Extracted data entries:

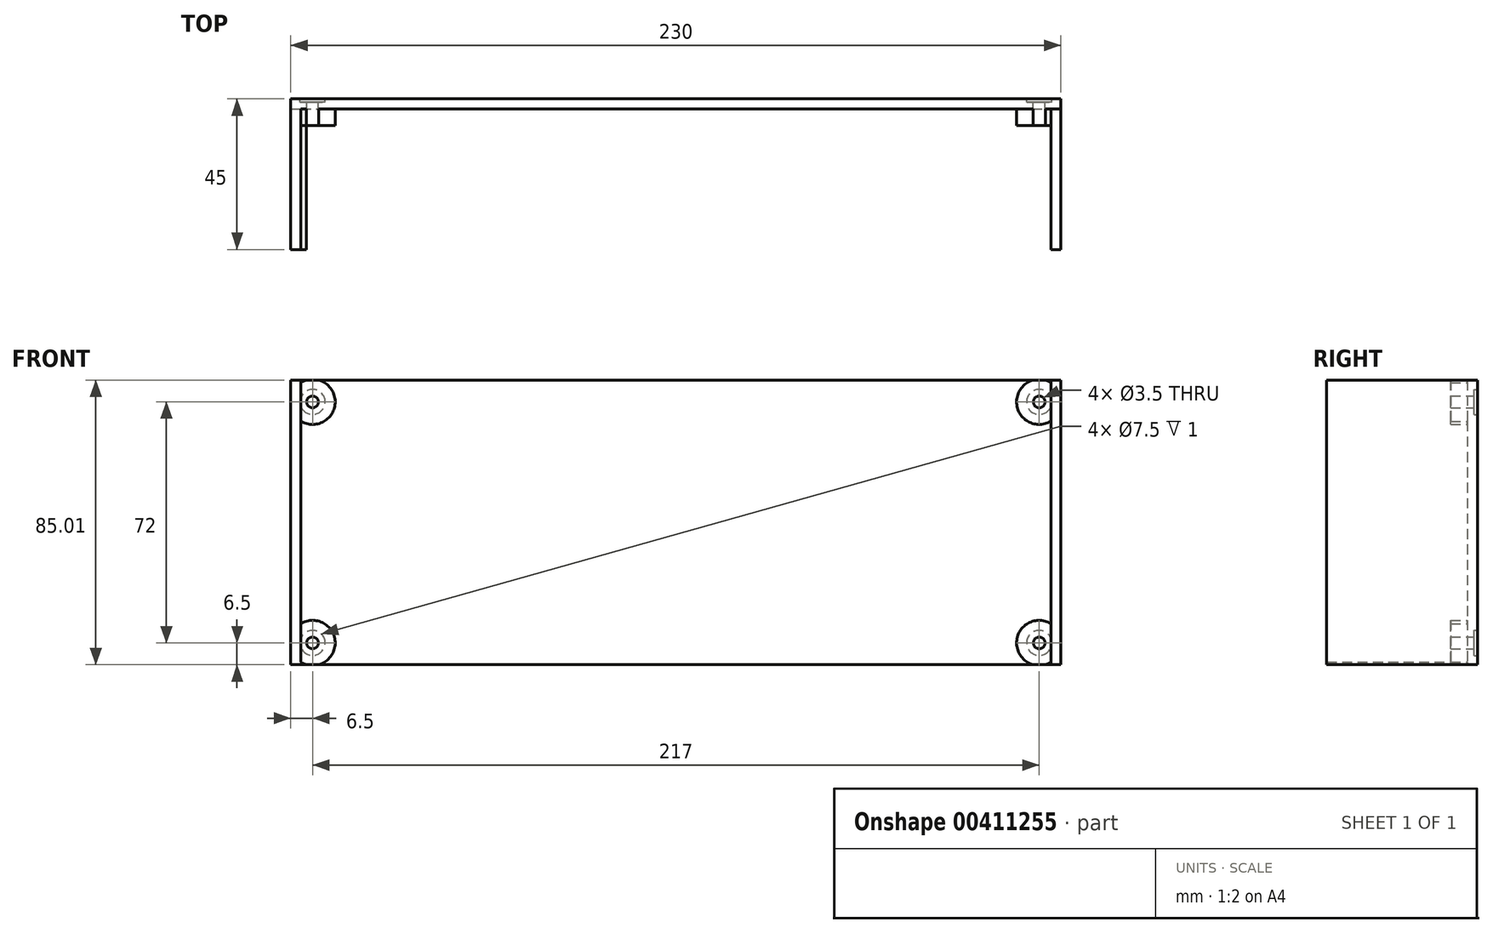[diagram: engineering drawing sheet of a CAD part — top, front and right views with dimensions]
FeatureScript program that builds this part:
annotation { "Feature Type Name" : "Feature", "Feature Type Description" : "" }
export const myFeature = defineFeature(function(context is Context, id is Id, definition is map)
    precondition{}
    {
        {
            var Q0;
            Q0=qCreatedBy(makeId("Front.planeOp"),FACE);
            var sketch = newSketch(context, id + "F0", { "sketchPlane" : qUnion([Q0])});
            skLineSegment(sketch, "E0.bottom", {"start": v(-115, 42.5) * mm, "end": v(115, 42.5) * mm});
            skLineSegment(sketch, "E0.top", {"start": v(-115, -42.5) * mm, "end": v(115, -42.5) * mm});
            skLineSegment(sketch, "E0.left", {"start": v(-115, 42.5) * mm, "end": v(-115, -42.5) * mm});
            skLineSegment(sketch, "E0.right", {"start": v(115, 42.5) * mm, "end": v(115, -42.5) * mm});
            skCircle(sketch, "E1", {"center": v(-108.5, 36) * mm, "radius": 1.75 * mm});
            skCircle(sketch, "E2", {"center": v(108.5, 36) * mm, "radius": 1.75 * mm});
            skCircle(sketch, "E3", {"center": v(108.5, -36) * mm, "radius": 1.75 * mm});
            skCircle(sketch, "E4", {"center": v(-108.5, -36) * mm, "radius": 1.75 * mm});
            skSolve(sketch);
        }
        {
            var Q0;
            Q0=makeQuery(id+"F0.imprint","IMPRINT",FACE,{"disambiguationData":[TD([[makeQuery(id+"F0.imprint","IMPRINT",EDGE,{"derivedFrom":sQuery(id+"F0.wireOp",EDGE,"E0.bottom")}),-1.0]])]});
            extrude(context, id + "F1", {"entities" : qUnion([Q0]), "depth" : 3 * mm});
        }
        {
            var Q0;
            Q0=qCreatedBy(makeId("Front.planeOp"),FACE);
            var sketch = newSketch(context, id + "F2", { "sketchPlane" : qUnion([Q0])});
            skCircle(sketch, "E5.0", {"center": v(108.5, 36) * mm, "radius": 3.75 * mm});
            skCircle(sketch, "E6.0", {"center": v(-108.5, 36) * mm, "radius": 3.75 * mm});
            skCircle(sketch, "E7.0", {"center": v(-108.5, -36) * mm, "radius": 3.75 * mm});
            skCircle(sketch, "E8.0", {"center": v(108.5, -36) * mm, "radius": 3.75 * mm});
            skSolve(sketch);
        }
        {
            var Q0;
            Q0 = qSketchRegion(id + "F2", true);
            extrude(context, id + "F3", {"entities" : qUnion([Q0]), "operationType" : NewBodyOperationType.REMOVE, "depth" : 1 * mm});
        }
        {
            var Q0;
            Q0=makeQuery(id+"F1.opExtrude","CAP_FACE",FACE,{"disambiguationData":[OSD([sQuery(id+"F0.wireOp",EDGE,"E0.bottom"),sQuery(id+"F0.wireOp",EDGE,"E0.top"),sQuery(id+"F0.wireOp",EDGE,"E0.left"),sQuery(id+"F0.wireOp",EDGE,"E0.right"),sQuery(id+"F0.wireOp",EDGE,"E1"),sQuery(id+"F0.wireOp",EDGE,"E2"),sQuery(id+"F0.wireOp",EDGE,"E3"),sQuery(id+"F0.wireOp",EDGE,"E4")])],"isStart":false});
            var sketch = newSketch(context, id + "F4", { "sketchPlane" : qUnion([Q0])});
            skCircle(sketch, "E9.0", {"center": v(-108.5, 36) * mm, "radius": 6.75 * mm});
            skCircle(sketch, "E10.0", {"center": v(-108.5, -36) * mm, "radius": 6.75 * mm});
            skCircle(sketch, "E11.0", {"center": v(108.5, 36) * mm, "radius": 6.75 * mm});
            skCircle(sketch, "E12.0", {"center": v(108.5, -36) * mm, "radius": 6.75 * mm});
            skSolve(sketch);
        }
        {
            var Q0;
            Q0=makeQuery(id+"F4.imprint","IMPRINT",FACE,{"disambiguationData":[TD([[makeQuery(id+"F4.imprint","IMPRINT",EDGE,{"derivedFrom":makeQuery(id+"F1.opExtrude","CAP_EDGE",EDGE,{"disambiguationData":[OSD([sQuery(id+"F0.wireOp",EDGE,"E1")])],"isStart":false})}),-1.0]])]});
            var Q1;
            Q1=makeQuery(id+"F4.imprint","IMPRINT",FACE,{"disambiguationData":[TD([[makeQuery(id+"F4.imprint","IMPRINT",EDGE,{"derivedFrom":makeQuery(id+"F1.opExtrude","CAP_EDGE",EDGE,{"disambiguationData":[OSD([sQuery(id+"F0.wireOp",EDGE,"E4")])],"isStart":false})}),-1.0]])]});
            var Q2;
            Q2=makeQuery(id+"F4.imprint","IMPRINT",FACE,{"disambiguationData":[TD([[makeQuery(id+"F4.imprint","IMPRINT",EDGE,{"derivedFrom":makeQuery(id+"F1.opExtrude","CAP_EDGE",EDGE,{"disambiguationData":[OSD([sQuery(id+"F0.wireOp",EDGE,"E2")])],"isStart":false})}),-1.0]])]});
            var Q3;
            Q3=makeQuery(id+"F4.imprint","IMPRINT",FACE,{"disambiguationData":[TD([[makeQuery(id+"F4.imprint","IMPRINT",EDGE,{"derivedFrom":makeQuery(id+"F1.opExtrude","CAP_EDGE",EDGE,{"disambiguationData":[OSD([sQuery(id+"F0.wireOp",EDGE,"E3")])],"isStart":false})}),-1.0]])]});
            extrude(context, id + "F5", {"entities" : qUnion([Q0, Q1, Q2, Q3]), "operationType" : NewBodyOperationType.ADD, "depth" : 5 * mm});
        }
        {
            var Q0;
            Q0=makeQuery(id+"F0.imprint","IMPRINT",FACE,{"disambiguationData":[TD([[makeQuery(id+"F0.imprint","IMPRINT",EDGE,{"derivedFrom":sQuery(id+"F0.wireOp",EDGE,"E4")}),1.0]])]});
            var Q1;
            Q1=makeQuery(id+"F0.imprint","IMPRINT",FACE,{"disambiguationData":[TD([[makeQuery(id+"F0.imprint","IMPRINT",EDGE,{"derivedFrom":sQuery(id+"F0.wireOp",EDGE,"E3")}),1.0]])]});
            var Q2;
            Q2=makeQuery(id+"F0.imprint","IMPRINT",FACE,{"disambiguationData":[TD([[makeQuery(id+"F0.imprint","IMPRINT",EDGE,{"derivedFrom":sQuery(id+"F0.wireOp",EDGE,"E2")}),1.0]])]});
            var Q3;
            Q3=makeQuery(id+"F0.imprint","IMPRINT",FACE,{"disambiguationData":[TD([[makeQuery(id+"F0.imprint","IMPRINT",EDGE,{"derivedFrom":sQuery(id+"F0.wireOp",EDGE,"E1")}),1.0]])]});
            var Q4;
            Q4=sQuery(id+"F0.wireOp",EDGE,"E2");
            var Q5;
            Q5=sQuery(id+"F0.wireOp",EDGE,"E3");
            var Q6;
            Q6=sQuery(id+"F0.wireOp",EDGE,"E1");
            var Q7;
            Q7=sQuery(id+"F0.wireOp",EDGE,"E4");
            extrude(context, id + "F6", {"entities" : qUnion([Q0, Q1, Q2, Q3]), "operationType" : NewBodyOperationType.REMOVE, "surfaceEntities" : qUnion([Q4, Q5, Q6, Q7]), "depth" : 8 * mm});
        }
        {
            var Q0;
            Q0=makeQuery(id+"F1.opExtrude","CAP_FACE",FACE,{"disambiguationData":[OSD([sQuery(id+"F0.wireOp",EDGE,"E0.bottom"),sQuery(id+"F0.wireOp",EDGE,"E0.top"),sQuery(id+"F0.wireOp",EDGE,"E0.left"),sQuery(id+"F0.wireOp",EDGE,"E0.right"),sQuery(id+"F0.wireOp",EDGE,"E1"),sQuery(id+"F0.wireOp",EDGE,"E2"),sQuery(id+"F0.wireOp",EDGE,"E3"),sQuery(id+"F0.wireOp",EDGE,"E4")])],"isStart":false});
            var sketch = newSketch(context, id + "F7", { "sketchPlane" : qUnion([Q0])});
            skLineSegment(sketch, "E13.0", {"start": v(-112, 42.5) * mm, "end": v(-112, -42.5) * mm});
            skLineSegment(sketch, "E14.0", {"start": v(112, 42.5) * mm, "end": v(112, -42.5) * mm});
            skLineSegment(sketch, "E15", {"start": v(-112, 42.5) * mm, "end": v(-115, 42.5) * mm});
            skLineSegment(sketch, "E16", {"start": v(-115, 42.5) * mm, "end": v(-115, -42.5) * mm});
            skLineSegment(sketch, "E17", {"start": v(-115, -42.5) * mm, "end": v(-112, -42.5) * mm});
            skLineSegment(sketch, "E18", {"start": v(112, -42.5) * mm, "end": v(115, -42.5) * mm});
            skLineSegment(sketch, "E19", {"start": v(115, -42.5) * mm, "end": v(115, 42.5) * mm});
            skLineSegment(sketch, "E20", {"start": v(115, 42.5) * mm, "end": v(112, 42.5) * mm});
            skSolve(sketch);
        }
        {
            var Q0;
            Q0 = qSketchRegion(id + "F7", true);
            var Q1;
            {var subQ0=sQuery(id+"F7.wireOp",EDGE,"E13.0");var subQ2=sQuery(id+"F4.wireOp",EDGE,"E9.0");var subQ3=sQuery(id+"F0.wireOp",EDGE,"E0.bottom");var subQ4=makeQuery(id+"F1.opExtrude","CAP_EDGE",EDGE,{"disambiguationData":[OSD([subQ3])],"isStart":false});var subQ5=makeQuery(id+"F4.imprint","INTERSECT",VERTEX,{"disambiguationData":[OD(0.0)],"derivedFrom":[subQ4,subQ2]});var subQ8=makeQuery(id+"F4.imprint","IMPRINT",EDGE,{"disambiguationData":[TD([[subQ5,-1.0]])],"derivedFrom":subQ2});var subQ13=makeQuery(id+"F5.opExtrude","CAP_EDGE",EDGE,{"disambiguationData":[OSD([subQ2]),TDD([subQ8])],"isStart":true});var subQ14=makeQuery(id+"F7.imprint","INTERSECT",VERTEX,{"derivedFrom":[subQ13,subQ0]});Q1=makeQuery(id+"F7.imprint","IMPRINT",FACE,{"disambiguationData":[TD([[makeQuery(id+"F7.imprint","IMPRINT",EDGE,{"disambiguationData":[TD([[subQ14,1.0]])],"derivedFrom":subQ0}),1.0]])]});}
            var Q2;
            {var subQ0=sQuery(id+"F7.wireOp",EDGE,"E13.0");var subQ1=sQuery(id+"F4.wireOp",EDGE,"E10.0");var subQ2=sQuery(id+"F0.wireOp",EDGE,"E0.left");var subQ3=makeQuery(id+"F1.opExtrude","CAP_EDGE",EDGE,{"disambiguationData":[OSD([subQ2])],"isStart":false});var subQ4=makeQuery(id+"F4.imprint","INTERSECT",VERTEX,{"disambiguationData":[OD(0.0)],"derivedFrom":[subQ3,subQ1]});var subQ8=makeQuery(id+"F4.imprint","IMPRINT",EDGE,{"disambiguationData":[TD([[subQ4,-1.0]])],"derivedFrom":subQ1});var subQ13=makeQuery(id+"F5.opExtrude","CAP_EDGE",EDGE,{"disambiguationData":[OSD([subQ1]),TDD([subQ8])],"isStart":true});var subQ14=makeQuery(id+"F7.imprint","INTERSECT",VERTEX,{"derivedFrom":[subQ13,subQ0]});Q2=makeQuery(id+"F7.imprint","IMPRINT",FACE,{"disambiguationData":[TD([[makeQuery(id+"F7.imprint","IMPRINT",EDGE,{"disambiguationData":[TD([[subQ14,-1.0]])],"derivedFrom":subQ0}),1.0]])]});}
            var Q3;
            {var subQ0=sQuery(id+"F7.wireOp",EDGE,"E14.0");var subQ2=sQuery(id+"F0.wireOp",EDGE,"E0.bottom");var subQ3=sQuery(id+"F4.wireOp",EDGE,"E11.0");var subQ4=makeQuery(id+"F1.opExtrude","CAP_EDGE",EDGE,{"disambiguationData":[OSD([subQ2])],"isStart":false});var subQ5=makeQuery(id+"F4.imprint","INTERSECT",VERTEX,{"disambiguationData":[OD(0.0)],"derivedFrom":[subQ4,subQ3]});var subQ8=makeQuery(id+"F4.imprint","IMPRINT",EDGE,{"disambiguationData":[TD([[subQ5,1.0]])],"derivedFrom":subQ3});var subQ13=makeQuery(id+"F5.opExtrude","CAP_EDGE",EDGE,{"disambiguationData":[OSD([subQ3]),TDD([subQ8])],"isStart":true});var subQ14=makeQuery(id+"F7.imprint","INTERSECT",VERTEX,{"derivedFrom":[subQ13,subQ0]});Q3=makeQuery(id+"F7.imprint","IMPRINT",FACE,{"disambiguationData":[TD([[makeQuery(id+"F7.imprint","IMPRINT",EDGE,{"disambiguationData":[TD([[subQ14,1.0]])],"derivedFrom":subQ0}),-1.0]])]});}
            var Q4;
            {var subQ0=sQuery(id+"F7.wireOp",EDGE,"E14.0");var subQ2=sQuery(id+"F0.wireOp",EDGE,"E0.top");var subQ3=sQuery(id+"F4.wireOp",EDGE,"E12.0");var subQ4=makeQuery(id+"F1.opExtrude","CAP_EDGE",EDGE,{"disambiguationData":[OSD([subQ2])],"isStart":false});var subQ5=makeQuery(id+"F4.imprint","INTERSECT",VERTEX,{"disambiguationData":[OD(1.0)],"derivedFrom":[subQ4,subQ3]});var subQ8=makeQuery(id+"F4.imprint","IMPRINT",EDGE,{"disambiguationData":[TD([[subQ5,-1.0]])],"derivedFrom":subQ3});var subQ13=makeQuery(id+"F5.opExtrude","CAP_EDGE",EDGE,{"disambiguationData":[OSD([subQ3]),TDD([subQ8])],"isStart":true});var subQ14=makeQuery(id+"F7.imprint","INTERSECT",VERTEX,{"derivedFrom":[subQ13,subQ0]});Q4=makeQuery(id+"F7.imprint","IMPRINT",FACE,{"disambiguationData":[TD([[makeQuery(id+"F7.imprint","IMPRINT",EDGE,{"disambiguationData":[TD([[subQ14,-1.0]])],"derivedFrom":subQ0}),-1.0]])]});}
            extrude(context, id + "F8", {"entities" : qUnion([Q0, Q1, Q2, Q3, Q4]), "operationType" : NewBodyOperationType.ADD, "depth" : 42 * mm});
        }
    });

**TASK OBJECTIVE:**
Please copy everything from the start of the rows down to the line containing "export const myFeature", character for character, leaving the pictures out of your answer.

**FINAL RESULT:**
[diagram: engineering drawing sheet of a CAD part — top, front and right views with dimensions]
FeatureScript program that builds this part:
annotation { "Feature Type Name" : "Feature", "Feature Type Description" : "" }
export const myFeature = defineFeature(function(context is Context, id is Id, definition is map)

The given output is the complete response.